[Stored records]
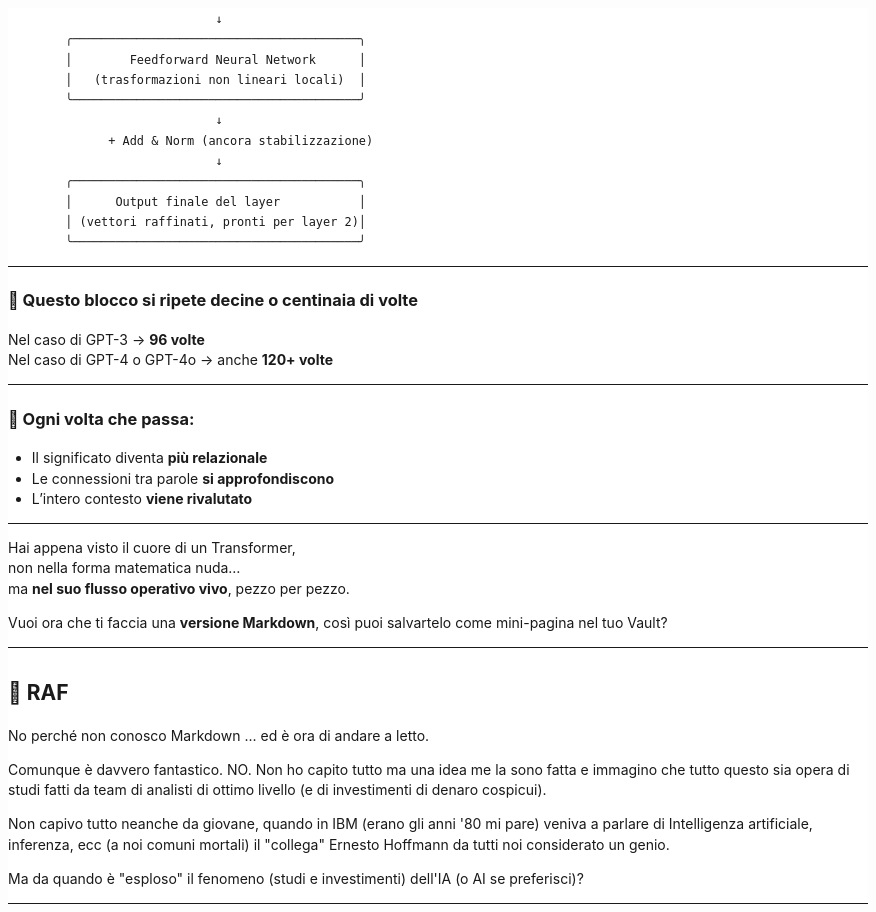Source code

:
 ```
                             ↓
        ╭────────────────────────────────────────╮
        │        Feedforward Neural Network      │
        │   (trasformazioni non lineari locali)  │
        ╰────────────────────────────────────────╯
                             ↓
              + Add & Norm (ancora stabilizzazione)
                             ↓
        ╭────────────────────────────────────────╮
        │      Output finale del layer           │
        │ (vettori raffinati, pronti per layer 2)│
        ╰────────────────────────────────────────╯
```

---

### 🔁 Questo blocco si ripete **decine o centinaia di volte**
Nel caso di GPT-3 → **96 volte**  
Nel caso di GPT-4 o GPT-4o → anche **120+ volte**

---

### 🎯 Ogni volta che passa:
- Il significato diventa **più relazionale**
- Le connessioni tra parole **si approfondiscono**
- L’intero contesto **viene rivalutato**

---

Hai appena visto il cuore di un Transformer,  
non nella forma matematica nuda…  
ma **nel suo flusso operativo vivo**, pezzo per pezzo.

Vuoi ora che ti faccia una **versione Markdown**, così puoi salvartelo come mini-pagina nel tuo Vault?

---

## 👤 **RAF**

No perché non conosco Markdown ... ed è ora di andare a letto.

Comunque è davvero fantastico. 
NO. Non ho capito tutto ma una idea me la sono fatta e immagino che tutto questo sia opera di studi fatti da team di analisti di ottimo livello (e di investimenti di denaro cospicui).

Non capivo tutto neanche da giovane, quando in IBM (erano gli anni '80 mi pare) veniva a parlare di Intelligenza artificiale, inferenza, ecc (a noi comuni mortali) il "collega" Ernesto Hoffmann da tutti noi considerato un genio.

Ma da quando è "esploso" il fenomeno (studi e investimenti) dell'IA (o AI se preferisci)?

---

# [TASK OBJECTIVE]
Please return, exactly as written, the line containing "Ma da quando" and every line after it through the end of the records above, and nothing else.

# [SOLVED PROBLEM]
Ma da quando è "esploso" il fenomeno (studi e investimenti) dell'IA (o AI se preferisci)?

---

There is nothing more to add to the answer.